José Antonio Martino
Nos
tempos do imperador Ling, as pereiras ainda não davam frutos. Todos os anos,
quando a primavera vinha espargir pelos campos a misteriosa magia da vida, tudo
florescia, menos as pereiras, que não frutificavam nunca. Por isso eram
conhecidas como as árvores mais tristes de toda a China.
O
imperador Ling tinha ficado velho e sabia que, em breve, não mais habitaria
este mundo. Como não possuía filhos homens, andava muito preocupado em fazer um
bom casamento para sua única filha, a princesa Liampi. Pretendentes não
faltavam, porque Liampi era a princesa mais bonita de todo o Oriente. Dos mais
longínquos reinos, chegavam numerosos presentes e propostas de casamento, que
eram sempre recusados pela jovem herdeira ao trono da China.

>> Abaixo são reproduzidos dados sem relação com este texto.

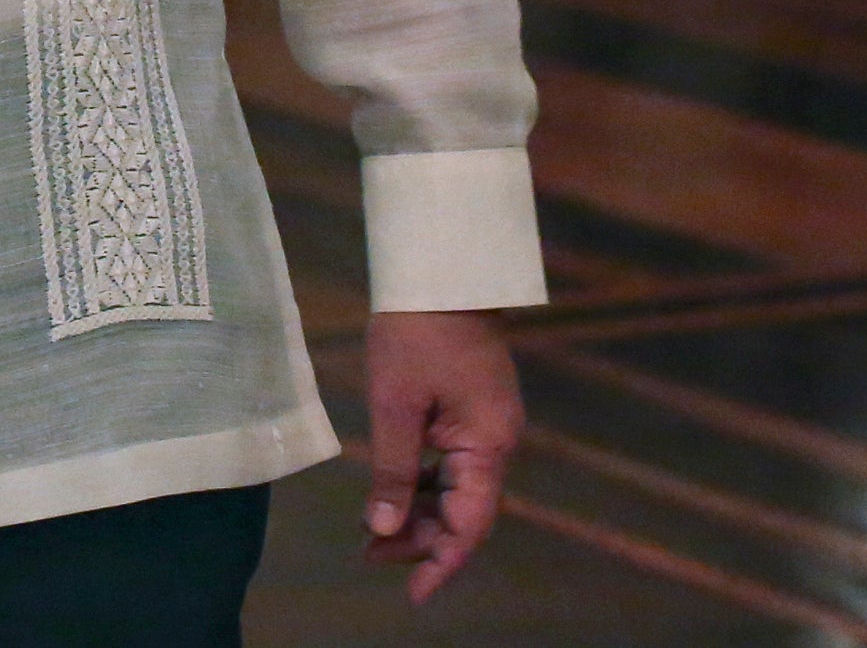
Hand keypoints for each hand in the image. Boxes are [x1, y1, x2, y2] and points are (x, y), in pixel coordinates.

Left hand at [363, 308, 521, 603]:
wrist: (438, 272)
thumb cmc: (414, 332)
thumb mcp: (394, 404)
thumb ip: (392, 470)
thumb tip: (382, 529)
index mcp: (489, 446)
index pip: (470, 524)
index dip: (441, 562)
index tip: (413, 594)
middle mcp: (497, 443)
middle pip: (463, 510)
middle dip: (420, 539)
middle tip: (369, 557)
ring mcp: (486, 427)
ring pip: (455, 489)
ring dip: (417, 512)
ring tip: (370, 534)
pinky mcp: (471, 411)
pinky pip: (451, 463)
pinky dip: (421, 482)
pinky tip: (390, 494)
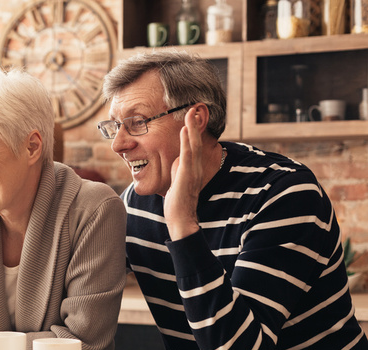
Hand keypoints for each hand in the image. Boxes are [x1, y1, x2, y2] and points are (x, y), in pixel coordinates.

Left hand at [164, 108, 206, 240]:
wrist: (180, 218)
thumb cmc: (177, 200)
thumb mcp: (177, 179)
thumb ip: (178, 167)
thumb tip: (177, 157)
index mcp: (192, 167)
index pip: (193, 144)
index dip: (193, 129)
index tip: (192, 114)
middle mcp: (195, 166)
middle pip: (196, 140)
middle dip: (195, 123)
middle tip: (194, 106)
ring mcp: (192, 170)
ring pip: (193, 145)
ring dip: (192, 127)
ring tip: (191, 112)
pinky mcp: (186, 175)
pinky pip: (187, 155)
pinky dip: (186, 142)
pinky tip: (184, 130)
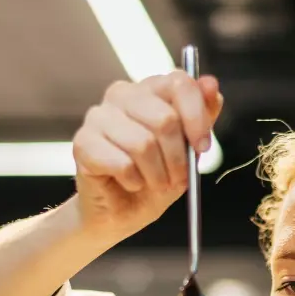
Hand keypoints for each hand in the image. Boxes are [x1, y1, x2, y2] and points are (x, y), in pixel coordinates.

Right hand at [72, 71, 223, 235]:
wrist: (122, 212)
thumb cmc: (155, 178)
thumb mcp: (188, 150)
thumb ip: (202, 117)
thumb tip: (211, 85)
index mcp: (150, 89)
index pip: (179, 83)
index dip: (197, 118)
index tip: (202, 147)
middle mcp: (122, 95)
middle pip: (164, 119)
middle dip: (178, 159)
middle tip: (177, 179)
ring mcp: (98, 116)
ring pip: (143, 144)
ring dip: (157, 175)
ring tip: (154, 183)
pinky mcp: (83, 143)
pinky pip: (122, 164)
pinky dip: (134, 181)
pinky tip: (130, 183)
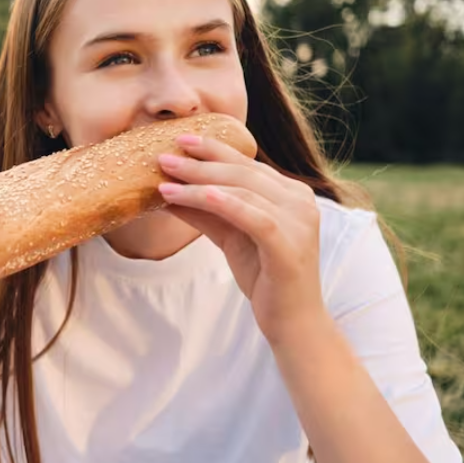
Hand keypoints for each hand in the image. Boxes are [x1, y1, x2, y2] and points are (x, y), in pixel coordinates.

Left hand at [157, 134, 326, 344]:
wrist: (292, 322)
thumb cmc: (264, 277)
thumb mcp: (230, 237)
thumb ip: (205, 213)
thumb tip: (166, 190)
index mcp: (290, 193)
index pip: (247, 163)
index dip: (214, 149)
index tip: (180, 139)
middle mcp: (300, 200)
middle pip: (242, 171)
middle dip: (200, 162)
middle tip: (164, 157)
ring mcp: (298, 222)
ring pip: (243, 190)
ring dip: (199, 183)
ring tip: (165, 181)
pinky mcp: (289, 245)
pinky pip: (252, 216)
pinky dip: (223, 203)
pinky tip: (196, 196)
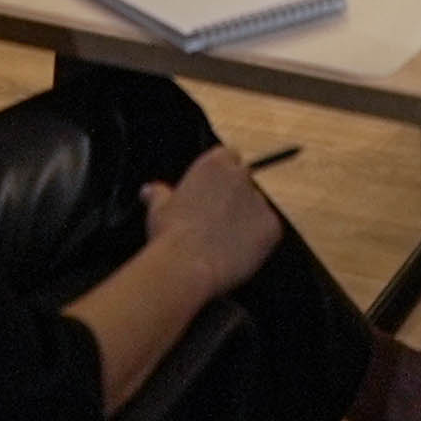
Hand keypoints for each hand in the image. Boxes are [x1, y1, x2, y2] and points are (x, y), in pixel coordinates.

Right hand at [136, 145, 283, 292]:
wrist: (186, 264)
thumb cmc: (170, 234)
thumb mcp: (159, 208)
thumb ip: (159, 194)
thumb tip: (148, 190)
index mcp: (215, 163)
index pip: (229, 157)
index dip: (223, 176)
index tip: (214, 194)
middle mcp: (241, 176)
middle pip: (245, 181)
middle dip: (235, 197)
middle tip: (219, 221)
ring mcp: (259, 200)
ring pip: (257, 208)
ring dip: (247, 220)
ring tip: (225, 243)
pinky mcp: (272, 226)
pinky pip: (269, 231)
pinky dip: (258, 242)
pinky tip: (238, 253)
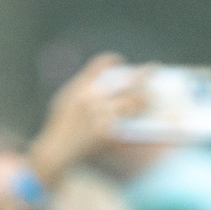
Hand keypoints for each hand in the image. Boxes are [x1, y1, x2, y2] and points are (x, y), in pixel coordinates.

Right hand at [28, 54, 149, 183]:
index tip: (120, 60)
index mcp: (81, 86)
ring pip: (131, 101)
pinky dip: (134, 115)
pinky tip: (141, 112)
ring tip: (151, 93)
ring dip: (144, 96)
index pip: (101, 63)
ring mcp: (101, 115)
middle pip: (124, 81)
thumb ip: (81, 85)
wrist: (58, 149)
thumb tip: (102, 77)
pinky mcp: (107, 131)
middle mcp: (92, 98)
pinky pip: (126, 120)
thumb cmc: (60, 123)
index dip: (113, 60)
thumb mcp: (65, 98)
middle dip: (141, 74)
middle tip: (153, 68)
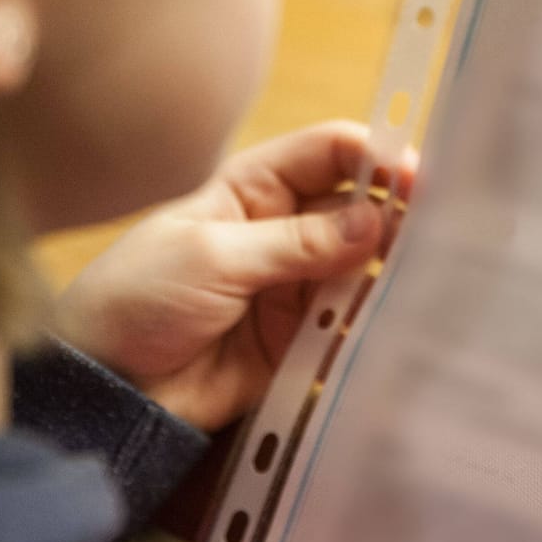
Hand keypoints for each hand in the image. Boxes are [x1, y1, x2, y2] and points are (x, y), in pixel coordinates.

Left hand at [51, 120, 413, 431]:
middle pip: (359, 208)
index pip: (330, 153)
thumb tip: (374, 220)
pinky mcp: (301, 341)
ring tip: (427, 278)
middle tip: (437, 232)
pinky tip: (401, 323)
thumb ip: (294, 243)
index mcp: (255, 189)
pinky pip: (352, 324)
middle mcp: (285, 231)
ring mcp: (296, 286)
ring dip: (393, 271)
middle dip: (398, 215)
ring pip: (364, 267)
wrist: (105, 387)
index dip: (376, 158)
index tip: (416, 178)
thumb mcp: (211, 257)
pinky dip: (377, 323)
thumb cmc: (136, 299)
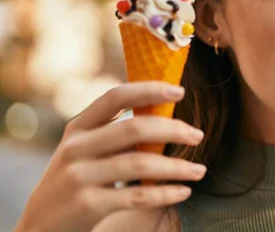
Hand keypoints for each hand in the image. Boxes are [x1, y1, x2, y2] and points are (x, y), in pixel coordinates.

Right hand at [15, 82, 205, 231]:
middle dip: (174, 130)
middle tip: (199, 135)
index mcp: (78, 127)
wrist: (40, 225)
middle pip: (135, 128)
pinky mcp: (87, 205)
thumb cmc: (76, 179)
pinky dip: (165, 194)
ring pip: (140, 164)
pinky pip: (137, 197)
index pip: (116, 97)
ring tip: (199, 170)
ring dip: (177, 167)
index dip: (149, 90)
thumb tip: (166, 115)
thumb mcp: (84, 149)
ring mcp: (80, 176)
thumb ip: (115, 132)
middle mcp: (77, 147)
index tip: (180, 91)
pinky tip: (183, 191)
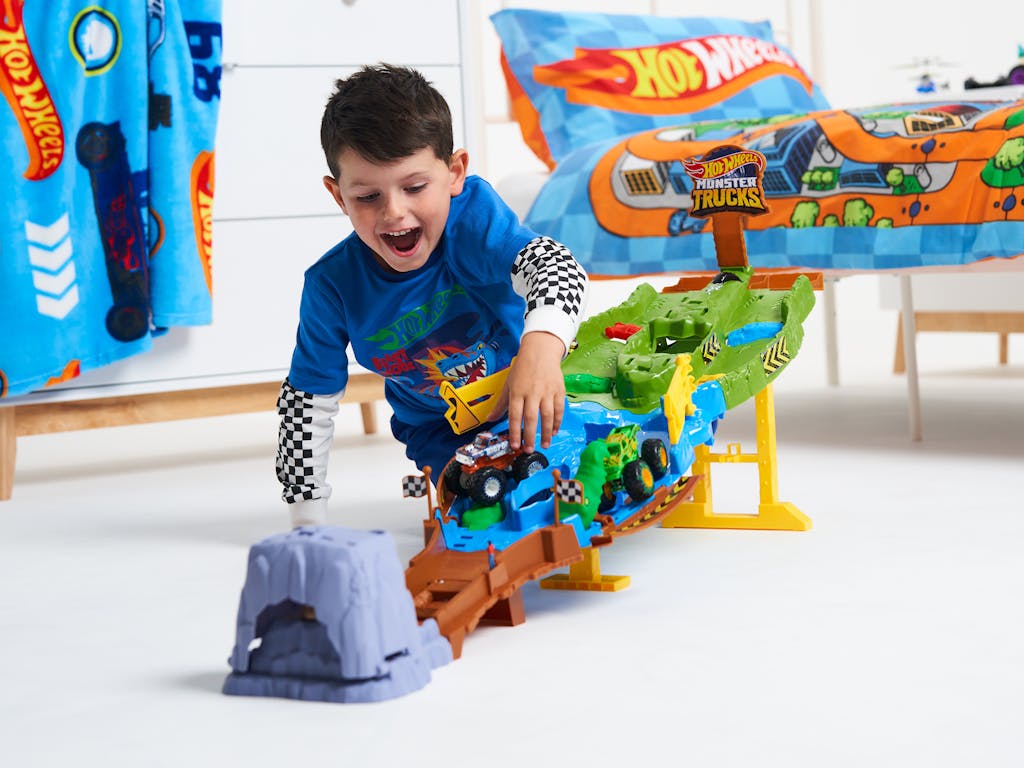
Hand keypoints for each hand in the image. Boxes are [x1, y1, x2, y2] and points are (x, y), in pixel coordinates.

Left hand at [487, 331, 565, 451]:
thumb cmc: (522, 369)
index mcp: (517, 391)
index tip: (514, 445)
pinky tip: (554, 431)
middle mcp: (532, 392)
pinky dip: (557, 422)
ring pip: (547, 416)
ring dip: (546, 433)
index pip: (514, 415)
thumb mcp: (508, 384)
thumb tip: (489, 419)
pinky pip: (558, 409)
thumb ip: (500, 404)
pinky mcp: (558, 390)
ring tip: (545, 445)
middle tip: (528, 450)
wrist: (540, 351)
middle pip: (531, 418)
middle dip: (529, 436)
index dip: (514, 432)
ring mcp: (547, 391)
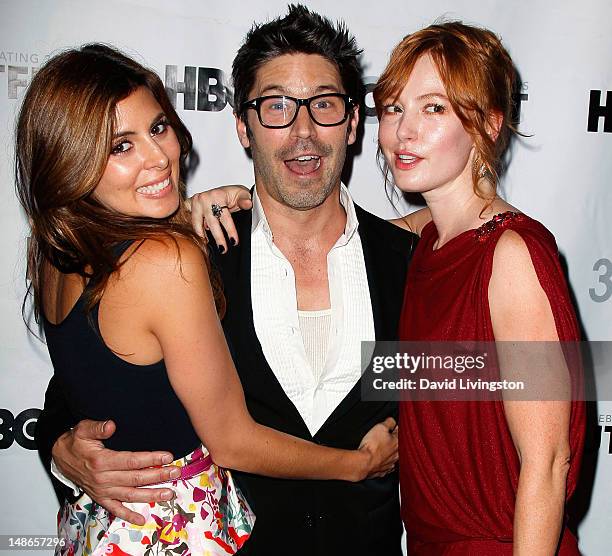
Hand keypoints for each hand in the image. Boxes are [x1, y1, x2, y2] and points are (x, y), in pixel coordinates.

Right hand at [52, 419, 180, 524]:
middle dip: (158, 476)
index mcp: (101, 461)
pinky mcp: (100, 497)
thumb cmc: (75, 442)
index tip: (167, 456)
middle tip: (175, 473)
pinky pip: (115, 509)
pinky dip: (128, 515)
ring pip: (130, 495)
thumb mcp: (83, 429)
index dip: (151, 458)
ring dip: (151, 495)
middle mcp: (103, 478)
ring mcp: (102, 490)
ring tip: (168, 493)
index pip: (132, 460)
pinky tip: (141, 518)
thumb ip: (98, 427)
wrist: (59, 457)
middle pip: (135, 478)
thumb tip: (111, 425)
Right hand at [186, 185, 251, 250]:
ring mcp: (195, 202)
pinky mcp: (189, 206)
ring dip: (203, 235)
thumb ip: (245, 200)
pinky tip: (202, 238)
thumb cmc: (232, 194)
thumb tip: (248, 204)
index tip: (234, 241)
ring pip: (197, 223)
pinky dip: (196, 230)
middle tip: (223, 249)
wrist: (222, 191)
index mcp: (217, 195)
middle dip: (218, 237)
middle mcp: (204, 198)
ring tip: (208, 244)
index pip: (224, 217)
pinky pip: (190, 221)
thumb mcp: (242, 194)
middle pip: (211, 223)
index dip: (230, 230)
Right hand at [357, 417, 398, 478]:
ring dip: (388, 452)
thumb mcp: (380, 427)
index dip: (395, 427)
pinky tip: (379, 459)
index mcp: (398, 443)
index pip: (400, 432)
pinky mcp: (383, 471)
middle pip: (397, 445)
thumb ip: (389, 422)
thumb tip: (392, 420)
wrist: (364, 463)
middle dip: (393, 440)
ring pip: (392, 456)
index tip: (392, 425)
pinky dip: (383, 461)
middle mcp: (397, 455)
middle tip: (386, 436)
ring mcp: (390, 464)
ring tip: (381, 448)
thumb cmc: (372, 446)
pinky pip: (386, 465)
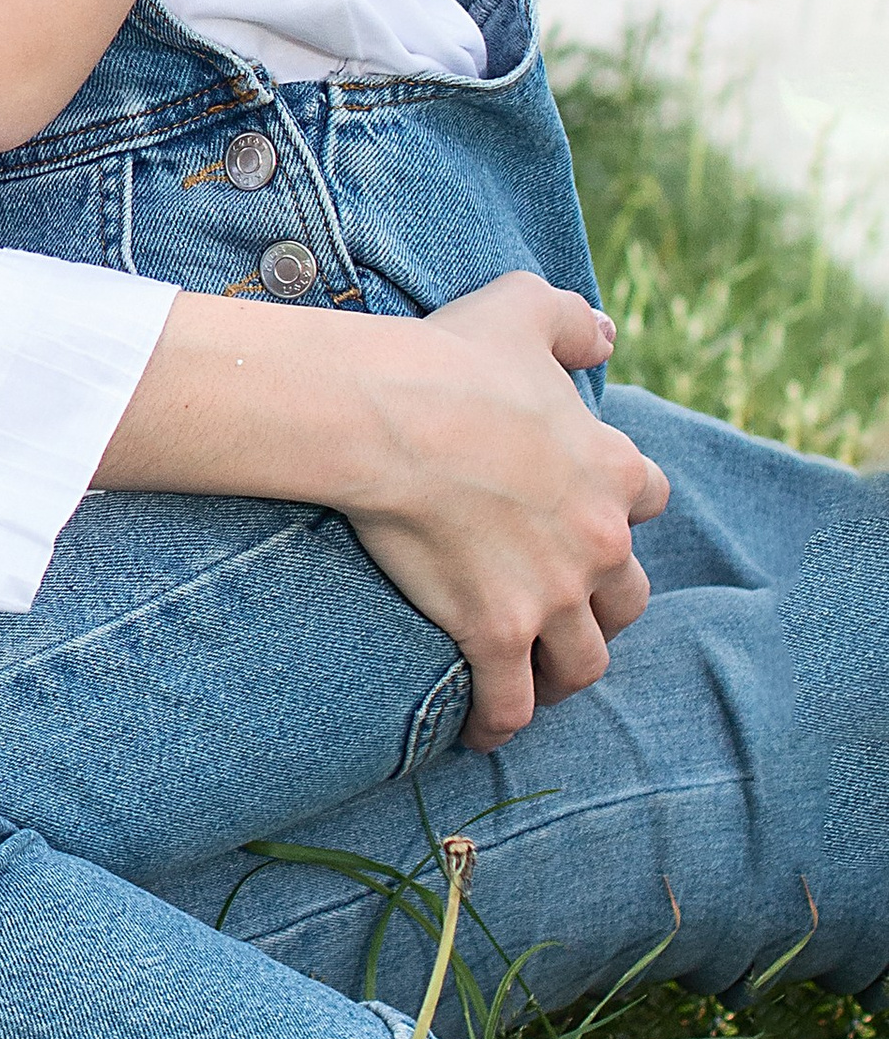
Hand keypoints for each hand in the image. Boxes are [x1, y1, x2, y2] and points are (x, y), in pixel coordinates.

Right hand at [329, 276, 666, 749]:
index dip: (621, 503)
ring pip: (583, 662)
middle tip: (564, 605)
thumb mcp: (526, 306)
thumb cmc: (452, 357)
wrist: (389, 415)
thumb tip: (609, 335)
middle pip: (628, 598)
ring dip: (564, 672)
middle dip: (603, 606)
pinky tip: (482, 732)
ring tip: (536, 676)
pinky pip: (512, 703)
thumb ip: (575, 321)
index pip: (649, 496)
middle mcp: (599, 542)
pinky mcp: (498, 634)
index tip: (589, 507)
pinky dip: (502, 722)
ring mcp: (553, 597)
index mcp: (613, 470)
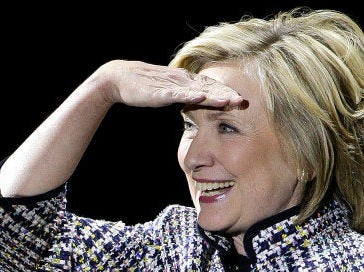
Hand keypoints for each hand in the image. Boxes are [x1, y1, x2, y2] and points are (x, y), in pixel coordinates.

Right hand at [96, 60, 243, 108]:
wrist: (119, 78)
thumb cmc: (144, 86)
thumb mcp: (169, 91)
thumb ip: (183, 94)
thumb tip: (198, 100)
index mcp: (185, 81)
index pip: (210, 86)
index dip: (226, 92)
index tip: (242, 101)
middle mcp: (182, 80)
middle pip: (209, 87)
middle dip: (227, 94)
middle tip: (244, 102)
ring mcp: (171, 85)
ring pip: (197, 90)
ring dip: (215, 95)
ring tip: (230, 100)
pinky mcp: (160, 92)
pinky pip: (177, 94)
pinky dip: (190, 95)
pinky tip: (201, 97)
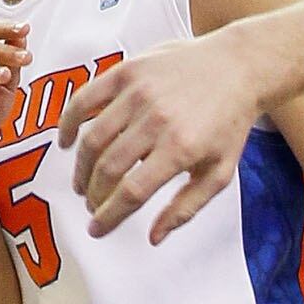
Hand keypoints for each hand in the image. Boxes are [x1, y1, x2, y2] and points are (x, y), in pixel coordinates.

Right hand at [60, 28, 262, 240]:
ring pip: (93, 138)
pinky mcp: (128, 71)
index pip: (132, 192)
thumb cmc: (230, 122)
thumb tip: (154, 237)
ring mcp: (139, 92)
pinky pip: (86, 98)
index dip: (109, 216)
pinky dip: (68, 122)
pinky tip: (66, 141)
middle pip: (109, 168)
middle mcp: (157, 119)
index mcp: (182, 147)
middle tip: (92, 205)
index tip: (97, 229)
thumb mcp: (219, 172)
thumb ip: (186, 207)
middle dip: (94, 195)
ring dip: (81, 168)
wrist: (238, 66)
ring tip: (82, 182)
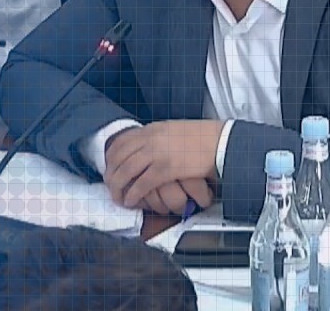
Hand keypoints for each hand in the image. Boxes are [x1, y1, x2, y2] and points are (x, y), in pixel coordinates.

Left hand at [104, 120, 223, 208]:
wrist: (220, 139)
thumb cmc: (202, 137)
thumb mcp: (173, 130)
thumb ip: (158, 137)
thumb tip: (147, 145)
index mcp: (151, 130)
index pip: (121, 142)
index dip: (110, 158)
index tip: (109, 168)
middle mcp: (150, 139)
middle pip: (118, 157)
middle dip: (110, 174)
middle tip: (110, 186)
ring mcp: (157, 153)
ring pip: (126, 171)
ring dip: (118, 186)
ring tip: (118, 197)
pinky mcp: (167, 168)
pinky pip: (142, 183)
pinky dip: (133, 193)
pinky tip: (131, 200)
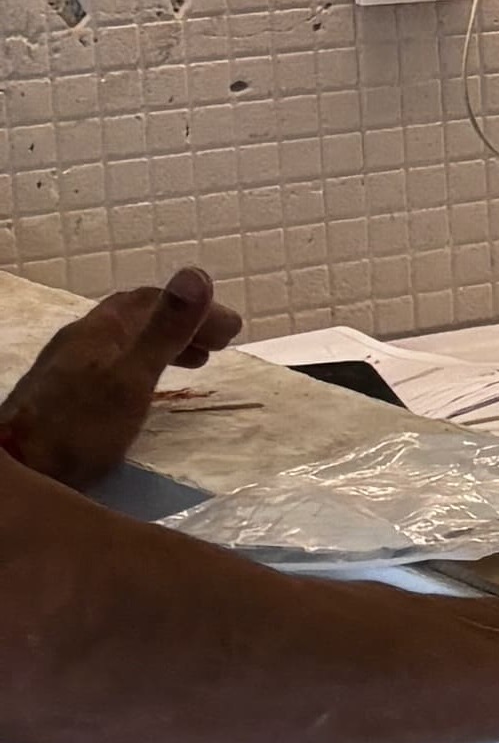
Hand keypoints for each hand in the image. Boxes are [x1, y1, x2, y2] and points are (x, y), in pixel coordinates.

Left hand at [2, 269, 241, 486]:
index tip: (234, 330)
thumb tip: (197, 274)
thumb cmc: (80, 428)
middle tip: (223, 344)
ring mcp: (70, 364)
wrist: (20, 468)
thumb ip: (165, 330)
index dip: (195, 309)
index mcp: (101, 329)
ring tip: (198, 362)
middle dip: (183, 323)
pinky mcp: (66, 391)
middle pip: (139, 317)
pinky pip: (117, 361)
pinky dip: (146, 363)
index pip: (154, 300)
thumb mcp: (132, 378)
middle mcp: (83, 338)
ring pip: (127, 340)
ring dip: (166, 343)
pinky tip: (149, 386)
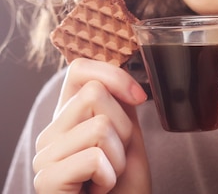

Liampi era amiga
da lua e todas as noites esta vinha despejar pétalas de prata sobre o quarto da
princesa para lhe embalar o sono.
Um
dia, apresentaram-se no palácio dois jovens dispostos a conquistar o coração de
Liampi. Um deles era lavrador e trazia nas mãos uma velha foice enferrujada,
antiqüíssima, que ele dizia ter sido presente dos deuses a seus ancestrais,
quando Teru, o Senhor das Sementes, ensinou aos homens como cultivar a terra. O
outro portava uma espécie de cítara, com a qual acompanhava seus versos. Era
poeta e de sua boca saíam as mais lindas palavras que o vento já tinha
espalhado pelas tardes de primavera.
O
imperador Ling, vendo que ambos se mostravam honestos e merecedores da mão de
sua filha, decidiu que o escolhido seria aquele que realizasse um velho sonho
da princesa:
-
Quero que tragam para mim a lua! Disse a jovem.
Nem
bem Liampi terminou o seu pedido e o lavrador se despediu. Partia imediatamente
para as altas montanhas do Himalaia, de onde acreditava ser possível alcançar a
lua e trazê-la para a princesa. O poeta, por sua vez, reconheceu que tal
empreitada estava além de suas possibilidades. Sentou-se no chão e, dedilhando
sua cítara, começou a recitar versos tristes, onde dizia da lua malvada e do
seu amor não correspondido. Liampi apiedou-se do poeta e, como tinha um grande
coração, resolveu tomá-lo como esposo por acreditar que assim acabaria com dor
tão profunda.
Quarenta
dias se passaram, quando o lavrador voltou das montanhas do Himalaia. Vinha
triste e resignado pelo fracasso que lá sofrera. Quando soube, porém, que a
princesa nem ao menos havia esperado que ele retornasse e já estava casada,
encheu-se de cólera. Jurou que, se Liampi não fosse feliz ao seu lado, também
não seria ao lado de mais ninguém. Após armar-se com sua foice, ele se dirigiu
ao palácio do imperador Ling, onde encontrou a princesa nos braços do poeta. Os
olhos do lavrador coruscaram em
chamas. Nem houve tempo para explicações. Com um único golpe,
violento e mortal, ele decepou a cabeça da princesa, que rolou pelas escadas
abaixo, e em seguida se matou.
Pobre
imperador Ling! Já velhinho, teve de suportar este último golpe que a vida lhe
preparara. Todas as tardes, dirigia-se às margens do rio Amarelo, onde chorava
copiosamente aos pés de uma pereira. À sombra daquela árvore triste, Liampi
descansava seu sono de princesa. Numa noite sem luar, o velho imperador acudiu
ao chamado dos céus e foi viver junto de sua filha nas margens daquele outro
rio, derradeiro e eterno, onde os olhos toscos dos homens nada valem.
Na
primavera do ano seguinte, as pereiras de toda a China floresceram e produziram
um fruto muito doce e perfumado que, segundo diziam os antigos, representava as
belas curvas do corpo de Liampi. E desde então, durante alguns dias por mês,
ano após ano, século após século, a lua toma a forma de uma foice, para lembrar
aos homens o cruel destino da princesinha chinesa.